TASK BRIEF » Starting at the line that holds "index mcp: (261, 628)" and stopping at the line that holds "pinky tip: (822, 1432)", restate the records below word for word, with both of those lines included.

(Dataset entries)
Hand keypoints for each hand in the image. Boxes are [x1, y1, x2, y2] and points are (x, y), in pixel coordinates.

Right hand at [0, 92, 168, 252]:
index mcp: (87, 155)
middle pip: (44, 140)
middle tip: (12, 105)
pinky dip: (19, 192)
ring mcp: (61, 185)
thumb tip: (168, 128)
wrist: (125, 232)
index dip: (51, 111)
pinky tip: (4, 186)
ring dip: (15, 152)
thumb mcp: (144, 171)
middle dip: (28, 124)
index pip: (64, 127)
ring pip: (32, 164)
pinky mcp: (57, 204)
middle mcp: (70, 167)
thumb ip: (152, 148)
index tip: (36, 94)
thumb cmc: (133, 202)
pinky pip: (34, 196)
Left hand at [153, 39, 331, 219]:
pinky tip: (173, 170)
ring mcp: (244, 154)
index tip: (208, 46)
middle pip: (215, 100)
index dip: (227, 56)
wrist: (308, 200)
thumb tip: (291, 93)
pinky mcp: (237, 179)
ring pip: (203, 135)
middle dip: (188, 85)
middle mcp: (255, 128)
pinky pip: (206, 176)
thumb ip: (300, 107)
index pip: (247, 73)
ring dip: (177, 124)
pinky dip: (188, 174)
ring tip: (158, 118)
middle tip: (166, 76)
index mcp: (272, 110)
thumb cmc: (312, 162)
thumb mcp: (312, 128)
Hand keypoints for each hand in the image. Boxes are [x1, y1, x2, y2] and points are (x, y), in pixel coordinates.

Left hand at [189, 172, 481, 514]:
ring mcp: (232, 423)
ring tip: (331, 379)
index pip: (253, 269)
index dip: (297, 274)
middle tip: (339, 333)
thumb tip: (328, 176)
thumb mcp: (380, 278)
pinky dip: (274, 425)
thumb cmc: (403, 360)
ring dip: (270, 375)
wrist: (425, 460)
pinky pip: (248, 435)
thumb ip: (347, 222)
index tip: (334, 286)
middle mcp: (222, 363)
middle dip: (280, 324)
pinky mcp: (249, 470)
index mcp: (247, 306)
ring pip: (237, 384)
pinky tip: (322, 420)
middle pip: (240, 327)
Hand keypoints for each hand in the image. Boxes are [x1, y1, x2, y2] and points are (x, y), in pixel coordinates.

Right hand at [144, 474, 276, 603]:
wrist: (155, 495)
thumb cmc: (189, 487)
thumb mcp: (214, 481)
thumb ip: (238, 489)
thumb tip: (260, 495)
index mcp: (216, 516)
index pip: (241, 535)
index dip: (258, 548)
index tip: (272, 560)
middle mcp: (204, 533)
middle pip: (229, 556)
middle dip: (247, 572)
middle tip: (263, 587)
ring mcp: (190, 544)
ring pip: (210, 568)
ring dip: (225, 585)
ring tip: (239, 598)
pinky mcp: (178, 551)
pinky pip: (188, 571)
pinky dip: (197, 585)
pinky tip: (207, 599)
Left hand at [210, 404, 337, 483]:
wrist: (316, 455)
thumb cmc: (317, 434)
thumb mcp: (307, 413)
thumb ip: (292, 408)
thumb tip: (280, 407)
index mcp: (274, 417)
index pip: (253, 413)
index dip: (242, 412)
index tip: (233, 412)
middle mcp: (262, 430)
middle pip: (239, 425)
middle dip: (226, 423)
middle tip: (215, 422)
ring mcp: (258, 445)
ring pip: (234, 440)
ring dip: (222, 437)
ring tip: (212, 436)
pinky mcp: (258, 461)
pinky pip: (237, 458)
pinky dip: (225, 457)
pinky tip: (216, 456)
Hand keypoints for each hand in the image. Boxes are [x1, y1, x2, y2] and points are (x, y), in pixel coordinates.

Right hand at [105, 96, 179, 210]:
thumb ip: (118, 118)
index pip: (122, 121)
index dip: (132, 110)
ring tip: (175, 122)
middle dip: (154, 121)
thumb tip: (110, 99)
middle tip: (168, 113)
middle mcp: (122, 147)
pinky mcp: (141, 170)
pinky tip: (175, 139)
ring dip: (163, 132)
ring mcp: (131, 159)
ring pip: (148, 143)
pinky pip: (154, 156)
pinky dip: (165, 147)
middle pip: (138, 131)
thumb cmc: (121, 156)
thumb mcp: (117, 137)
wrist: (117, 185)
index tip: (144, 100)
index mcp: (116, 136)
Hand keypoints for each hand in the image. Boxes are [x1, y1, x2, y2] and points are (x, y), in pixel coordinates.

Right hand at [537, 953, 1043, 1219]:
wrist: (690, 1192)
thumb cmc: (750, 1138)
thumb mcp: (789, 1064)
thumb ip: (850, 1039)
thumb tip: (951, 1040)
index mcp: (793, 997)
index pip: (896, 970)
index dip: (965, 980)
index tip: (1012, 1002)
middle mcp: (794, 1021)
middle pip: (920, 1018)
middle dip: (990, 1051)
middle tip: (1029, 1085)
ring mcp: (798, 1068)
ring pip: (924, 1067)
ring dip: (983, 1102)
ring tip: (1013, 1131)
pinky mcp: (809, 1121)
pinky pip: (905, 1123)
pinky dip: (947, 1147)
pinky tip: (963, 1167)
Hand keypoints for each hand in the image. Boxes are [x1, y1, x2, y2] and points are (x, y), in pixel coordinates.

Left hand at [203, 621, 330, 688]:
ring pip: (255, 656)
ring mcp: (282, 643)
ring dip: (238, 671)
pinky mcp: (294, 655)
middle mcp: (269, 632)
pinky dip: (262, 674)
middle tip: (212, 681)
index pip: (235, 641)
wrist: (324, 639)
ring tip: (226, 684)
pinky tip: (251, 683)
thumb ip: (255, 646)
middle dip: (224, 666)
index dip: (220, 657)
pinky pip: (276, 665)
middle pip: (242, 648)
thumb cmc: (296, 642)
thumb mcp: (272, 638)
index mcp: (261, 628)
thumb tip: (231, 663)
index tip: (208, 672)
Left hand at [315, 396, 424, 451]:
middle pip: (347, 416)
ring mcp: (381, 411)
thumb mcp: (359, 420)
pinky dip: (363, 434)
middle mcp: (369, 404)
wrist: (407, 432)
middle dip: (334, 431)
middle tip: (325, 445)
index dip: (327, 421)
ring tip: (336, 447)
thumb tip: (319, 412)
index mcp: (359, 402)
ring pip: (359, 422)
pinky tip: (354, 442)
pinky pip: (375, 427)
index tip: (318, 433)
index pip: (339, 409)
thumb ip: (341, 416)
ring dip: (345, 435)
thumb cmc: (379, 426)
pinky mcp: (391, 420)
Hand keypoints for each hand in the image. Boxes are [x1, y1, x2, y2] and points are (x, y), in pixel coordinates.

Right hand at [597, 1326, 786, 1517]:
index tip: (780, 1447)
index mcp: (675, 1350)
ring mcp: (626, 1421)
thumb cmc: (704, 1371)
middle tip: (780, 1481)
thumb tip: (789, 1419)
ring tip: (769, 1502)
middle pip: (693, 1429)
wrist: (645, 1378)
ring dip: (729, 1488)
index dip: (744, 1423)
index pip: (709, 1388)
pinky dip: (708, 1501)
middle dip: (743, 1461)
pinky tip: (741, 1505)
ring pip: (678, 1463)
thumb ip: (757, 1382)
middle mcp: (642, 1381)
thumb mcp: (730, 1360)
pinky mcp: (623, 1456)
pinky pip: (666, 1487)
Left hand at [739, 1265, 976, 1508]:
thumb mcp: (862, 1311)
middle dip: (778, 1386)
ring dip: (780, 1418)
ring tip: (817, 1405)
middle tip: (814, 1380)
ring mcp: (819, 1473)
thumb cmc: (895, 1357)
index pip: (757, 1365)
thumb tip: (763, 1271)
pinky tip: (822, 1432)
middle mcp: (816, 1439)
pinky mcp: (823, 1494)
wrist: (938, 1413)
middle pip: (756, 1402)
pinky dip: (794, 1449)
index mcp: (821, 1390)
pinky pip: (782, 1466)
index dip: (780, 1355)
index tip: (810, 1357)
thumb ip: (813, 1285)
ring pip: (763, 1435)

TASK SOLUTION »
index mcp: (261, 628)
thumb tip: (231, 663)
index tip: (208, 672)
Left hand at [315, 396, 424, 451]:
middle pip: (347, 416)
ring mcp: (381, 411)
thumb mcp: (359, 420)
pinky dip: (363, 434)
middle mcp: (369, 404)
wrist: (407, 432)
middle dip: (334, 431)
middle tip: (325, 445)
index dip: (327, 421)
ring tip: (336, 447)
thumb tip: (319, 412)
index mcp: (359, 402)
ring pip: (359, 422)
pinky tip: (354, 442)
pinky pip: (375, 427)
index tip: (318, 433)
index pip: (339, 409)
thumb ip: (341, 416)
ring dip: (345, 435)
thumb cmc: (379, 426)
pinky mcp: (391, 420)
Hand keypoints for each hand in the image. Boxes are [x1, y1, x2, y2] and points are (x, y), in pixel coordinates.

Right hand at [597, 1326, 786, 1517]:
index tip: (780, 1447)
index mcp: (675, 1350)
ring mcp: (626, 1421)
thumb cmc: (704, 1371)
middle tip: (780, 1481)
thumb tip: (789, 1419)
ring tip: (769, 1502)
middle pip: (693, 1429)
wrist: (645, 1378)
ring dip: (729, 1488)
index dip: (744, 1423)
index pip: (709, 1388)
pinky dip: (708, 1501)
middle dip: (743, 1461)
pinky tip: (741, 1505)
ring pip: (678, 1463)
thumb ip: (757, 1382)
middle mcp: (642, 1381)
thumb mcp: (730, 1360)
pinky mcp: (623, 1456)
pinky pip: (666, 1487)
Left hand at [739, 1265, 976, 1508]:
thumb mcp: (862, 1311)
middle dip: (778, 1386)
ring dip: (780, 1418)
ring tip: (817, 1405)
middle tip: (814, 1380)
ring mcp: (819, 1473)
thumb cmc: (895, 1357)
index pip: (757, 1365)
thumb tip: (763, 1271)
pinky tip: (822, 1432)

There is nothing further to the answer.